> [Exercise description] What is needed here is an exact printout of the data, with no pictures included.

> [Supplied data]
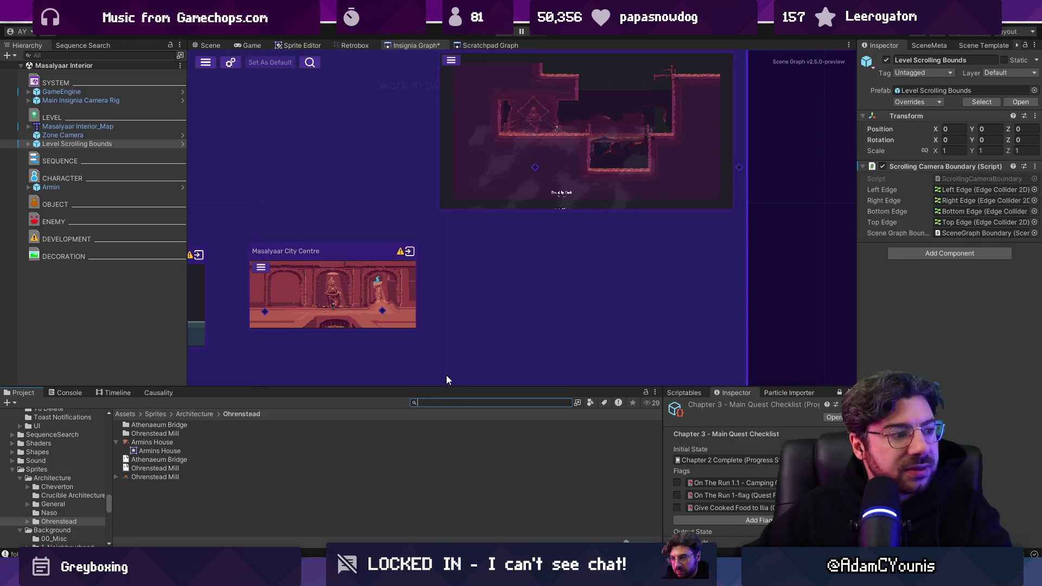
click(488, 306)
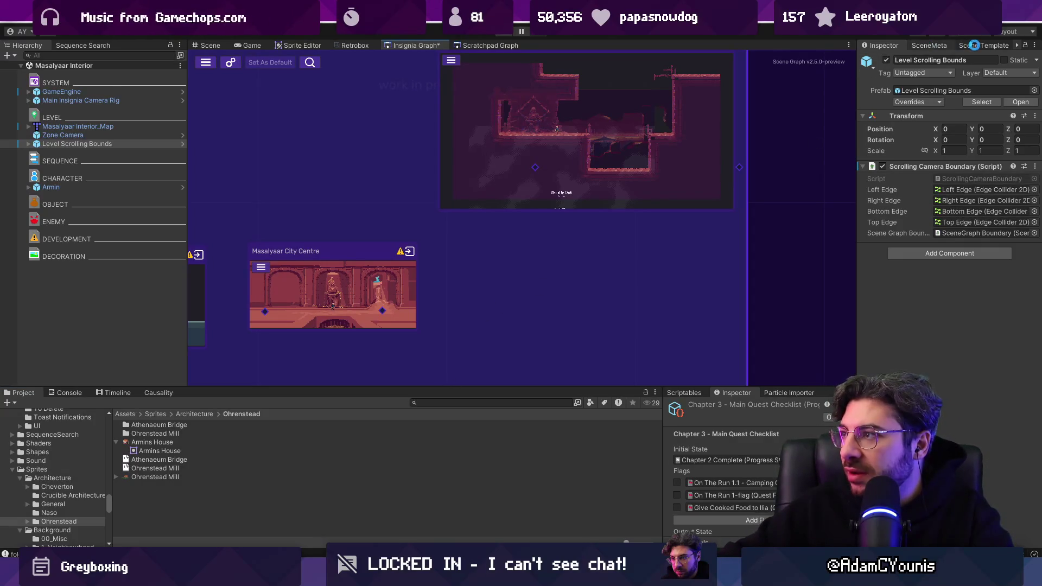
click(974, 46)
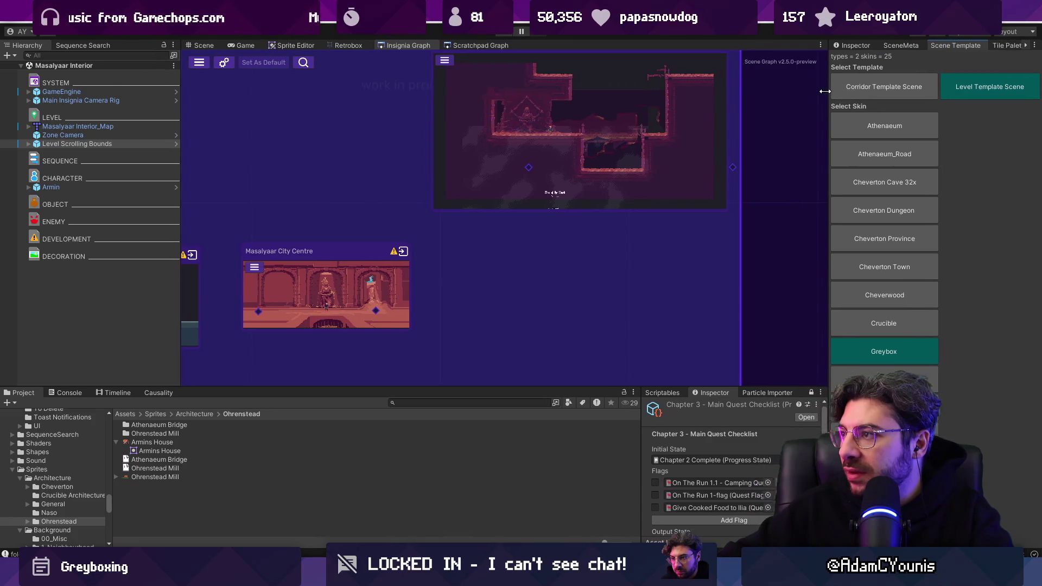
Generate the Masalyaar Main Street scene from Corridor Template Scene with the Greybox skin.
click(909, 77)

> [Finished task]
click(488, 306)
click(974, 46)
Generate the Masalyaar Main Street scene from Corridor Template Scene with the Greybox skin.
click(909, 77)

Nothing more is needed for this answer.